I was able to calculate Force BD and Force CE
Now I am not sure how they calculated the area of section BD
the math isn't making much sense to me

Homework Equations

σ = P / A
A= π r²

The Attempt at a Solution

I tried doing A= pi x r² but I don't get the value of 160 x 10^-3 mm²

 

[SteamKing]

The link is not the pin, for which you calculated the area. The link is one of the 4 vertical pieces attaching the bar ABC to the web of the inverted T section under it. The dimensions of each link are 36 mm x 8 mm, according to the problem statement, and there are four links: two attached at point B and two attached at point C. Remember, the 16mm dia. hole for the pin can't be included in the net area of the link.
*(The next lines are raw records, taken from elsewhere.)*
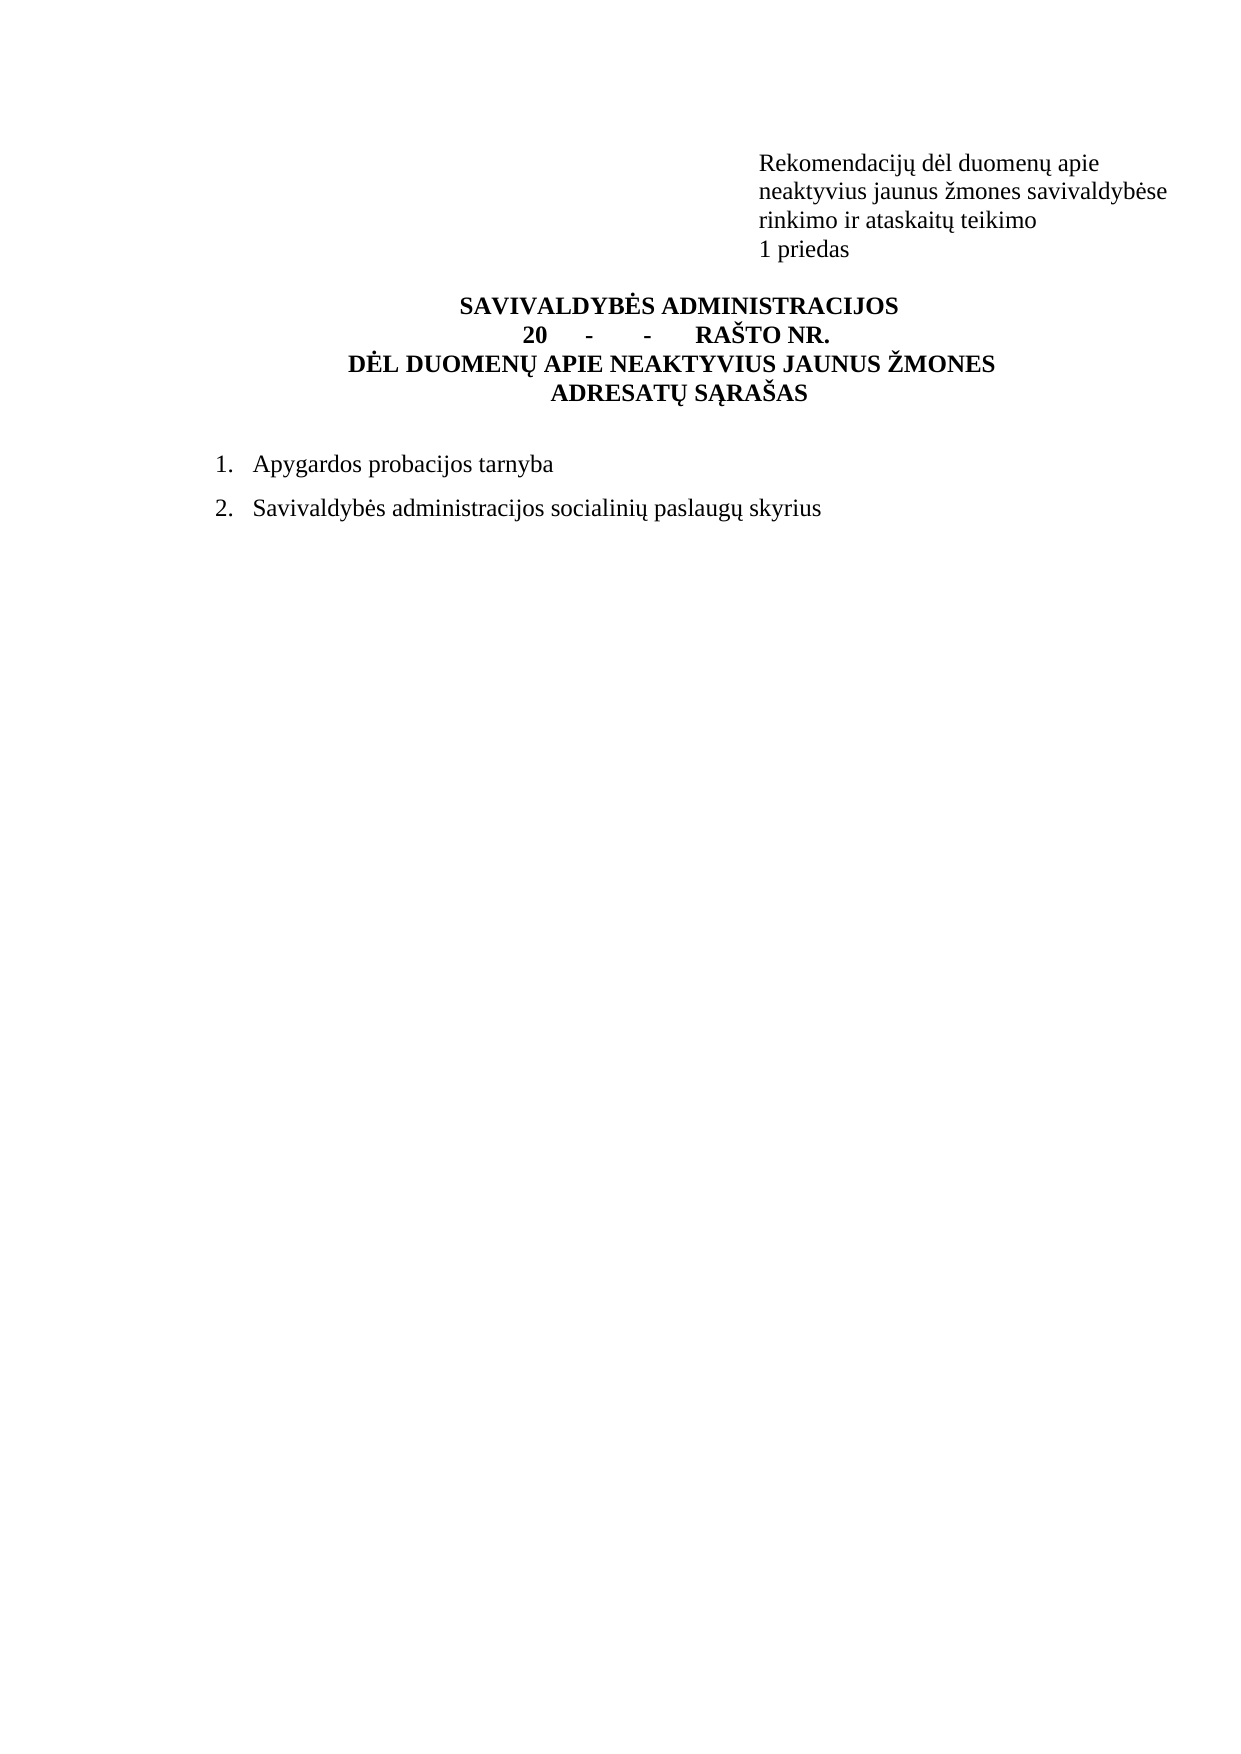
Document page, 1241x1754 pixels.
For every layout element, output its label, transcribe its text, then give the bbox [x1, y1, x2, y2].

text 1 priedas [758, 234, 1181, 263]
text rinkimo ir ataskaitų teikimo [758, 205, 1181, 234]
text neaktyvius jaunus žmones savivaldybėse [758, 176, 1181, 205]
text ADRESATŲ SĄRAŠAS [177, 378, 1181, 406]
text 20 - - RAŠTO NR. [177, 320, 1181, 349]
text SAVIVALDYBĖS ADMINISTRACIJOS [177, 291, 1181, 320]
text 2. Savivaldybės administracijos socialinių paslaugų skyrius [215, 493, 1181, 521]
text Rekomendacijų dėl duomenų apie [758, 148, 1181, 176]
text DĖL DUOMENŲ apie NEAKTYVIUS JAUNUS ŽMONES [177, 349, 1167, 378]
text 1. Apygardos probacijos tarnyba [215, 449, 1181, 478]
The solution is quite explicit about describing the area. See the line which states, "Net area of one link for tension = ..."

 

[tsukuba]

I am so confused with the math though. It taking the width of the link and multiplying it by the difference of the length and the diameter.
I would think it as 0.008 x 0.036 - 0.016

 

[SteamKing]

I am so confused with the math though. It taking the width of the link and multiplying it by the difference of the length and the diameter.
I would think it as 0.008 x 0.036 - 0.016

If you draw a sketch of the cross section of the link, and then draw a hole punched thru the link, it should be clear why you calculate the net area of the link in this manner.

It also helps to carry units. Your calculation is A = 0.008 m x 0.036 m - 0.016 m, which when simplified is A = 0.000288 m² - 0.016 m, which makes no sense. You can't subtract meters from square meters and obtain anything meaningful.

This is why parentheses are used in the solution: A = 0.008 * (0.036 - 0.016); you do the subtraction inside the parentheses before you multiply by the thickness of the link.

 

[tsukuba]

how come for the second part they just do 8mmx 36mm and don't subtract the 16mm

 

[SteamKing]

how come for the second part they just do 8mmx 36mm and don't subtract the 16mm

When the link is in tension, the pins are trying to pull out of the ends of each link, so you use the area of the link less the area of the pin in order to calculate the tensile stress.

When the link is in compression, the pins are bearing on the central portion of each link, so you use the total area of the link without subtracting the area of the pin.

 

[tsukuba]

Once again, Thank you very much!
you are of great help